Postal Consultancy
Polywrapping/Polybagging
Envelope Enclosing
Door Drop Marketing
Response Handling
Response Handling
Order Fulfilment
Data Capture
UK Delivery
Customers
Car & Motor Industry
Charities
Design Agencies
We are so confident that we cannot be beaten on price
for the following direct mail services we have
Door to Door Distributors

...

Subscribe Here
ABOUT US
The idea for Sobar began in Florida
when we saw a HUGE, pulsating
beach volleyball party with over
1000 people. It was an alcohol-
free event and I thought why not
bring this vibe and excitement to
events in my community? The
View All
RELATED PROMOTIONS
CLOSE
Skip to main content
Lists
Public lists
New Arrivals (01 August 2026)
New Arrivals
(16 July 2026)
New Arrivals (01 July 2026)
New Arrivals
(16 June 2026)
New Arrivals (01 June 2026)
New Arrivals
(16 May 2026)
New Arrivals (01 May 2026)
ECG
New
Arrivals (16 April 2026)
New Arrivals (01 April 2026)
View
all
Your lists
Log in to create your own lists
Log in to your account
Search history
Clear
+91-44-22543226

### Exercise description
Could you copy out the rows between the one holding "Subscribe Here" and the one holding "(16 July 2026)", both included, keeping every line word for word?

### Exercise solution
Subscribe Here
ABOUT US
The idea for Sobar began in Florida
when we saw a HUGE, pulsating
beach volleyball party with over
1000 people. It was an alcohol-
free event and I thought why not
bring this vibe and excitement to
events in my community? The
View All
RELATED PROMOTIONS
CLOSE
Skip to main content
Lists
Public lists
New Arrivals (01 August 2026)
New Arrivals
(16 July 2026)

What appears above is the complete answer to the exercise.